In mid-November 1930, a Canadian fur trader named Joe Lebelle, stricken by a storm, is looking for a place to rest and spend the night. He approaches a familiar Inuit village nestled on the rocky slopes of the lake. Labelle had visited the region before and made friends with the peaceful villagers.
However, all he was faced with was total darkness and silence. The village was completely deserted!
Just two weeks ago, the last time he had been there, the village had been a bustling settlement full of life, with children running and playing, women weaving clothes, men carrying wood and talking on the porches. But now that village was empty. It was a dead silence, where not even the animals were heard. Only the noise of the wind and the occasional slamming of wooden windows.
Without finding a soul, the hunter desperately looked for clues that would lead him to explain the situation.
On the lake he saw that the Inuits’ kayaks were still in place. Intact. The houses were open as usual.
He investigated each of the huts in the hope of finding a sign of life or at least an indication of what had caused a forced migration, but to his disappointment, he discovered in the huts stockpiles of food, weapons and furs, which would never have been left behind.
Upon entering a hut, he found the place empty, the smoke coming from the fireplace that was used for cooking. A pot of fish stew had been left on the fire. The contents were burnt as if they had been on fire for too long.
In another shelter, he found a table set and food leftovers still on the plates. In another, he found a discarded coat on the floor, still with its needle and thread, as if the person sewing had been abruptly interrupted.
There were no signs of struggle or confusion (if the village had been attacked by looters, the inhabitants would have fought back), everything was in perfect order, except for the people who were missing.

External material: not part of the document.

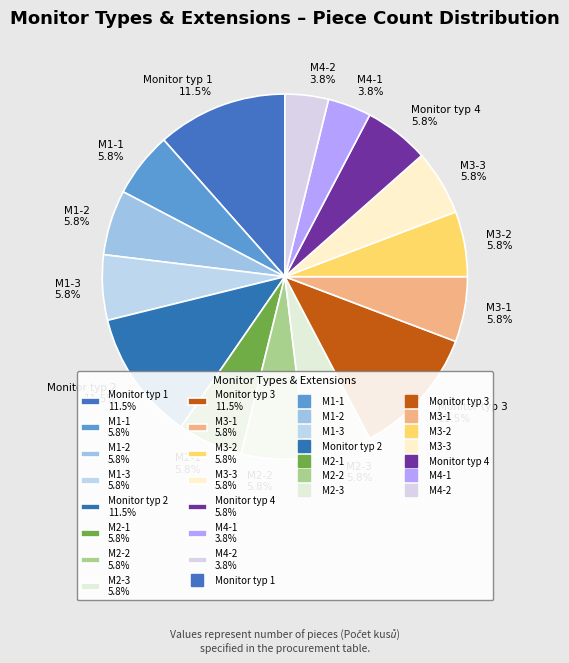

Approximately how many times larger is the value at M4-2 compared to Monitor typ 3?

0.3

It was as if the entire community of two thousand people had suddenly left their homes in the middle of a normal day.
But there was another detail that Labelle checked with profound astonishment: there were no tracks on the ground indicating that people had left the camp.
Taken by fear, Joe Lebelle continued into the night, facing very low temperatures, towards the telegraph office in the nearest district, where he told what he had seen and an emergency message was sent to the headquarters of the Royal Canadian Mounted Police, the Canadian mounted police.

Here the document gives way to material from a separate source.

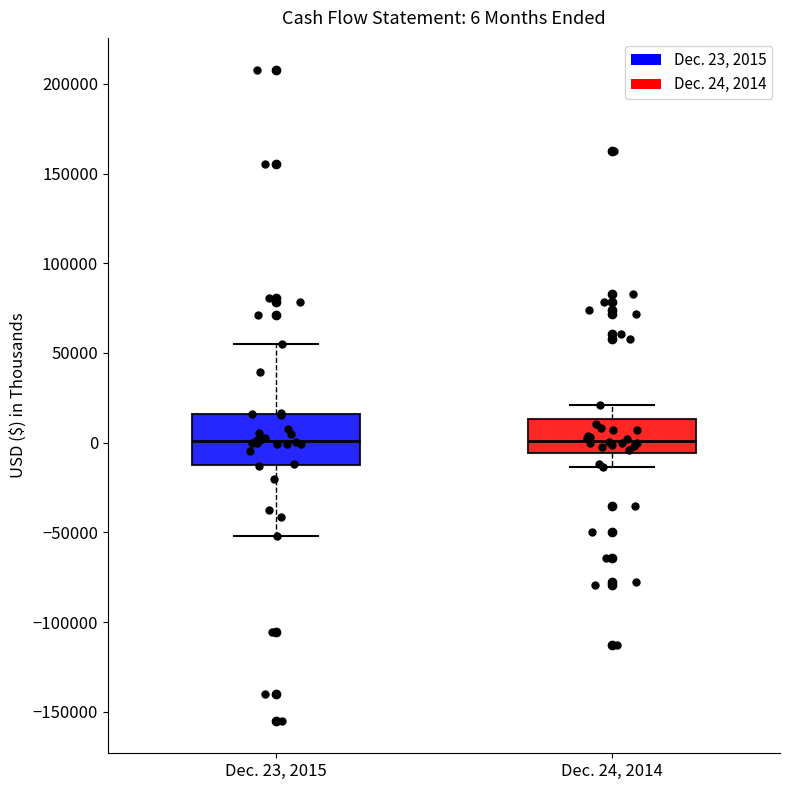

Which box is the tallest, from its lower edge to its upper edge?

Dec. 23, 2015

The Canadians had never heard such a story, and an expedition was immediately organized to investigate the village, and a search was also undertaken along the shores of Lake Anjikuni. Upon arriving at the deserted camp, the Canadian police found two pieces of evidence that hinted at the possibility that a supernatural event had occurred.
First, they discovered that the Inuits did not take their dog sleds, as Joe Labelle first claimed. Strangely, the carcasses of the huskies were found covered in snow, accumulated by the wind in the vicinity of the camp. They died of starvation.

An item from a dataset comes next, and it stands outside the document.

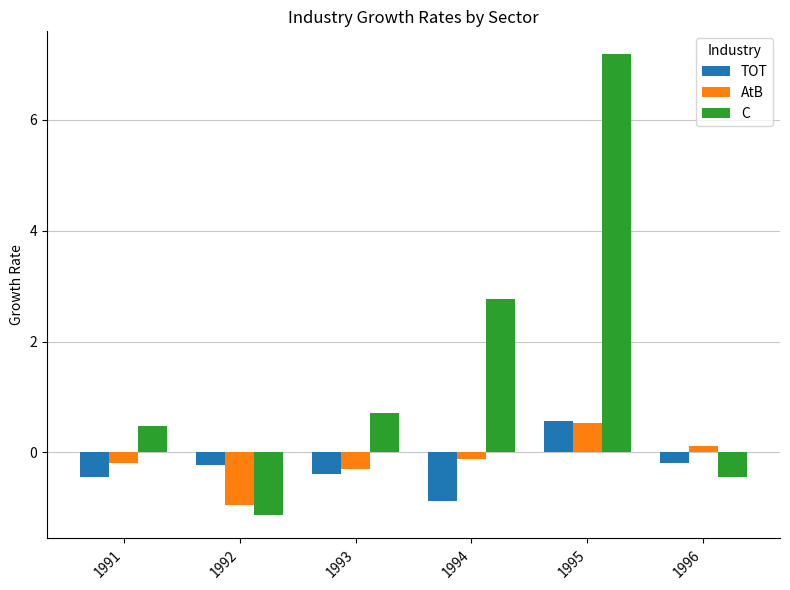

How many values in C are below zero?

2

Second, the report of the police who conducted the search reveals that the village cemetery had been desecrated. To add another inexplicable element, the police verified that the earth from the cemetery had been removed in uniform mounds deposited next to each grave, evidencing that the work had not been carried out by animals digging. Furthermore, the ground was so frozen that it looked petrified and would have been impossible to excavate by hand.
The Inuits could not possibly have traveled without one of their typical means of transport, sleds or kayaks. And they would never let their dogs die in such a slow and painful way, as they play an essential role in the survival of communities isolated by snow and ice. Still, they left, and the dogs were left to fend for themselves.
The second enigma, the open grave, was enough to puzzle ethnologists familiar with the tribe’s behavior, considering that the desecration of the dead is one of the most serious taboos for the Inuit people. What is the explanation for the graves being disturbed?
If these stories weren’t strange enough, the officers who were at the scene categorically stated that while exploring the surroundings of Lake Anjikuni they saw strange pulsating lights on the horizon. None of these lights looked natural or like anything they had ever seen before.
On the way to Lake Anjikuni, the rescue party stopped at a hut belonging to a hunter named Armand Laurent and heard from the man and his two children that something strange had been happening the last few nights. They had seen some kind of very bright light in the night skies and strange cylinder-shaped objects flying over the Anjikuni Lake area. The hunter had forbidden his children to leave the house and none of them parted with their hunting rifles. The three told that these objects flew without producing the slightest sound and that sometimes they remained motionless in the sky. On one occasion they counted more than 15 of them flying over at different altitudes.
After some investigation, the police concluded that the villagers had simply gone on some kind of seasonal migration, but without ever tracing such an immigration route or at least explaining why there were no recent traces, which would be virtually impossible considering that the migration had been carried out in a hurry. Furthermore, why would they have abandoned their most precious possessions and their animals in the tents?
As one official put it at the time: “This event is, on the whole, physically improbable.”
The mystery of what may have happened has never been unraveled and the region of Lake Anjikuni is avoided by most Inuit tribes, after the event several stories circulated about an alleged curse existing in the area of the tragedy. And, in fact, no other Inuit tribe lives within a 50 kilometer radius of the estuary.